• _FRAGMENTO SELECCIONADO_
▽

Para que las generaciones futuras no tengan que pasarse horas interrogando un texto, y así sean más estúpidas (o tengan más tiempo para dormir)

28/8/08

el ensayito

TRABAJO PRÁCTICO – ESTÉTICA Y SEMIOLOGÍA

Consigna: Redactá un ensayo que tenga como mínimo cuarenta líneas (letra Times New Roman 12) cuyo tema sea la relación entre ficción y realidad, pensada a partir de las obras de Mariana Eva Perez, la experiencia poética de Victor Koprivsek y/o la obra teatral El Fulgor Argentino (y el trabajo del grupo Catalinas en general). Si te ayuda, podés tomar como marco teórico algún o algunos de los autores trabajados en la materia (Platón, Aristóteles, Sófocles, Kant, Schiller, Brecht, Semprún, Deleuze, Petit, Graciela Montes, etc). Podés mencionarlos o no. Recordá que el ensayo es un texto argumentativo escrito en un lenguaje no técnico ni extremadamente formal (los textos de Petit y Graciela Montes son buenos modelos de ensayo). Dice María Negroni: “El ensayo es el género en que el pensamiento se emociona”.


Não sou nada.
Nunca serei nada.
Não posso querer ser nada.
À parte isso, tenho em mim todos os sonhos do mundo.¹


Quiero empezar esto con una anécdota que probablemente no será la más apropiada, y que podría ser la semilla que desmorone mis planteos. Así, creo, quedará claro que cualquier intento de teorizar sobre esto que llamamos “realidad” y “ficción” no es más que algo provisional, limitado, personal, ficcional y, por eso mismo, terriblemente real. Me gustaría demostrar que, desde el principio y hasta el final, realidad y ficción no son dos conceptos puros a los que se pueda disociar, eliminar o manejar estrictamente por separado, como a una sustancia de laboratorio. Nosotros mismos estamos transidos de ambos, como una unidad que no es tal y se nos escapa, difícil de delimitar, de alcanzar, de negar.


I

Fueron unos amigos de la familia a los que llamaba tíos los que me llevaron por primera vez al teatro. Eran fanáticos de Adrián Suar, y acorde con el fanatismo, fuimos a ver Poliladron. Ese era un programa que no me gustaba, pero todavía recuerdo la última frase de Laura Novoa, destinada al nene Carrizo, quien la iba a escuchar desde la distancia, dictada por los labios secos del papel. De la obra de teatro, en cambio, no recuerdo mucho: la trama no debió diferir de lo que veía por televisión. Sólo conservo dos detalles: el momento anterior a la representación y la escenografía. El primero, porque fue aquel en que los límites entre la ficción y la realidad, aún tenues, parecieron disolverse por un momento. Cuando llegaron los actores la gente rugió de entusiasmo, pero no por los actores mismos, sino por esa otra parte de ellos, los personajes. Mi tía gritó “¡El Tarta!” en cuanto divisó a Peretti, y el actor sonrió, pero ya pocos podían disociarlo de ese hombre que sufría a la hora de articular correctamente las palabras. Al Buche, en cambio, lo miró con una sonrisa forzada. Algo en la ficción había penetrado en eso que llamábamos realidad; algo había cambiado a mi tía, que todavía hoy, cuando piensa en Peretti, sonríe, y frunce los labios cuando le hablamos de Guillermo Marcos. Y, más allá de las simpatías personales, algo en todo eso contribuyó a configurar esta identidad nuestra, tan amplia e inasible. Sé que probablemente Poliladron no sea respetado en el ámbito universitario. Como ya dije, a mí tampoco terminó de agradarme. Pero la identidad, que es como un signo saussuriano, también se configura negativamente, por el rechazo, la exclusión (que muchas veces no es más que el efecto de una inclusión en forma de miedo o la percepción de lo no deseado en uno mismo) y la diferencia. Incluso la peor ficción puede abrir, aunque sea negativamente, el espacio para la reflexión.

△

• _ENUNCIADO DE LA TAREA_
Indique si cada afirmación concuerda con el ensayo sobre ficción y realidad y respalde cada respuesta (sí o no) con las palabras exactas del ensayo que lo deciden: (a) la consigna pide un ensayo de al menos cuarenta líneas; (b) quien escribe recuerda con detalle la trama de la obra de teatro Poliladron; (c) al ver a Peretti, la tía gritó "¡El Buche!". Los datos no intervienen en absoluto en este ejercicio.

• _LISTADO DE DATOS_

▽

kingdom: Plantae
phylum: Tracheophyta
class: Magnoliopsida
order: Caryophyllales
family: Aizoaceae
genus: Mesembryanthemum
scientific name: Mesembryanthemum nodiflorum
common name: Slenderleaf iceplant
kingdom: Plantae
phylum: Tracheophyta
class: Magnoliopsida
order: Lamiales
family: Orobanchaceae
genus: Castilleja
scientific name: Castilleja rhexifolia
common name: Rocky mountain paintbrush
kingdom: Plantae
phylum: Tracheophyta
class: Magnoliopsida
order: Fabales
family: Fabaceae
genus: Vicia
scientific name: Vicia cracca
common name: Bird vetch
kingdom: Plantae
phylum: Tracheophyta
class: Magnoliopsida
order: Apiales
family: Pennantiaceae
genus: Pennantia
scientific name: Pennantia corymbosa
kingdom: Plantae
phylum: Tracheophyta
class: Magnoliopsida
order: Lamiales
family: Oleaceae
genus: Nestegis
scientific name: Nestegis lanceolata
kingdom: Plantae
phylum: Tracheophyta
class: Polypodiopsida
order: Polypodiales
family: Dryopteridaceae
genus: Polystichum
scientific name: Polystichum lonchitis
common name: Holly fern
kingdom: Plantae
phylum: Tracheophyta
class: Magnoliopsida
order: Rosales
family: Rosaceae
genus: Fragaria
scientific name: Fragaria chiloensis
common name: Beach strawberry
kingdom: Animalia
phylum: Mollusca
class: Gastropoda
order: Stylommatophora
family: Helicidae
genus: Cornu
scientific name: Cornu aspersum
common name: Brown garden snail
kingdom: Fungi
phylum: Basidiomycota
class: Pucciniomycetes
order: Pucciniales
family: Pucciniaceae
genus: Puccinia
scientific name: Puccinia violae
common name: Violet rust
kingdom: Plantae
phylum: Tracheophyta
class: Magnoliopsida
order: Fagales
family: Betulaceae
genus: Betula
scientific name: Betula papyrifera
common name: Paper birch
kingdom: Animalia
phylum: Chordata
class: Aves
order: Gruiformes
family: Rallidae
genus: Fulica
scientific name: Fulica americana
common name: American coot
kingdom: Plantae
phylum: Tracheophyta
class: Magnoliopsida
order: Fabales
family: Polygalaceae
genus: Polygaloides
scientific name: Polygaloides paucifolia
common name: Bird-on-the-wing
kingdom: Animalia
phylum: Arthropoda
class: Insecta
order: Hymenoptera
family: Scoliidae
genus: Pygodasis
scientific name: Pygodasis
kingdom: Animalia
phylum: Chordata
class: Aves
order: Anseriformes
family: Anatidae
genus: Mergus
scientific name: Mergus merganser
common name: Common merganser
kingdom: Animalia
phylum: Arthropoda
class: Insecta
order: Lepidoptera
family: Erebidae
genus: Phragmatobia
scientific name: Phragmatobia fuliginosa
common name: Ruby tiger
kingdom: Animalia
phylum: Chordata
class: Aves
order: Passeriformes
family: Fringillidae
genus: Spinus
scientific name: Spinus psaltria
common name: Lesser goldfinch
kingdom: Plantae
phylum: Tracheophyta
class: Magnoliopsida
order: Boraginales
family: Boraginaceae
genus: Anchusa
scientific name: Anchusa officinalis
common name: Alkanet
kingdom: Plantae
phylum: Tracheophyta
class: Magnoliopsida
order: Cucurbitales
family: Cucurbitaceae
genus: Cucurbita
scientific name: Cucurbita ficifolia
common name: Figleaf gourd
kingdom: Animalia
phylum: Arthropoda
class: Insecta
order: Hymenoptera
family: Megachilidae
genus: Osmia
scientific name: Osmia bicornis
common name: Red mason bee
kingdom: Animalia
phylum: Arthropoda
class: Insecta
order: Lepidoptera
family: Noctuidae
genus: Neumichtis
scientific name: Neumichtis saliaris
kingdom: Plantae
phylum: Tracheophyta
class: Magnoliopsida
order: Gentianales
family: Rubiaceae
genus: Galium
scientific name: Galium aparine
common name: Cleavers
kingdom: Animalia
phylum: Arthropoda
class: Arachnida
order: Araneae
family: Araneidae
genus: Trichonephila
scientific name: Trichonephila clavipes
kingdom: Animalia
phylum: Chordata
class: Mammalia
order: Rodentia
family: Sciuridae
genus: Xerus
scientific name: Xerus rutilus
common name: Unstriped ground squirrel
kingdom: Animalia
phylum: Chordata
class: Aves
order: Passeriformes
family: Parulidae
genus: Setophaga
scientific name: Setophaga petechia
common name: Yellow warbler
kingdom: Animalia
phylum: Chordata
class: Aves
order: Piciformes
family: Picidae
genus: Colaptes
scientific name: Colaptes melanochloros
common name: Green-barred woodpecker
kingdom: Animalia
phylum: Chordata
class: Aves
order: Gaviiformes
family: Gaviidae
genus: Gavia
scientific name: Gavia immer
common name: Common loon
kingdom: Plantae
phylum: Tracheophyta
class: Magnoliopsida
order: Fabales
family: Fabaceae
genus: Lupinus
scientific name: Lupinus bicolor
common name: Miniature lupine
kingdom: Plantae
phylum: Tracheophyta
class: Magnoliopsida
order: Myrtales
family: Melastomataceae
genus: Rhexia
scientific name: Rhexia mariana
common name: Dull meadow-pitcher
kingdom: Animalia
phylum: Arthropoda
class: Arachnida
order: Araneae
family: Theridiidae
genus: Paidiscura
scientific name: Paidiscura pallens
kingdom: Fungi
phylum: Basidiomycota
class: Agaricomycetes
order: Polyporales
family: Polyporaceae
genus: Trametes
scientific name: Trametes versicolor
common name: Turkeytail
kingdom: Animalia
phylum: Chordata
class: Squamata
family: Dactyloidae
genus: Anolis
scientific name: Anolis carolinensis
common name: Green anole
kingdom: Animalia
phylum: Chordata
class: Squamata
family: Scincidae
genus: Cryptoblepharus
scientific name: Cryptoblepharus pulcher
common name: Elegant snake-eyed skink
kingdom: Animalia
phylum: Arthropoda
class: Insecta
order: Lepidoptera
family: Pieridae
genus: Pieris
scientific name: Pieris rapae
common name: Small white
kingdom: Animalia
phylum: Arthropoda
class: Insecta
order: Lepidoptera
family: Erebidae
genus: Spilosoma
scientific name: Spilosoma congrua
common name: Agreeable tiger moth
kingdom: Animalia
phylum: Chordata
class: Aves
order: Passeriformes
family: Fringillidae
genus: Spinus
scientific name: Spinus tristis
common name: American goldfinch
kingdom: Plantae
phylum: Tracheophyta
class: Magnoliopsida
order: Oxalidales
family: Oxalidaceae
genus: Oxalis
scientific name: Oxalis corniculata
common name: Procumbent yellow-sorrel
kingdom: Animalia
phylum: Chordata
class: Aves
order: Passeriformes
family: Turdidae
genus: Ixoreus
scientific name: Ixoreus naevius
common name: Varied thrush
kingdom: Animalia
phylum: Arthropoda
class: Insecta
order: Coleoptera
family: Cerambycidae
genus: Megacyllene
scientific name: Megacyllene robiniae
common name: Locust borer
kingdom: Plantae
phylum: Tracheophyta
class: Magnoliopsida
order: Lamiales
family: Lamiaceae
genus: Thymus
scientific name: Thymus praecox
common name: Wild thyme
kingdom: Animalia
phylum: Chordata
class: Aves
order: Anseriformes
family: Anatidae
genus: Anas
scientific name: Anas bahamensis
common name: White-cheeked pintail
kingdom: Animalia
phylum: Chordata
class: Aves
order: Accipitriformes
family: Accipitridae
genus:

△

• _TAREA RESUELTA_
(a) Sí: "que tenga como mínimo cuarenta líneas".
(b) No: "De la obra de teatro, en cambio, no recuerdo mucho".
(c) No: "Mi tía gritó “¡El Tarta!” en cuanto divisó a Peretti".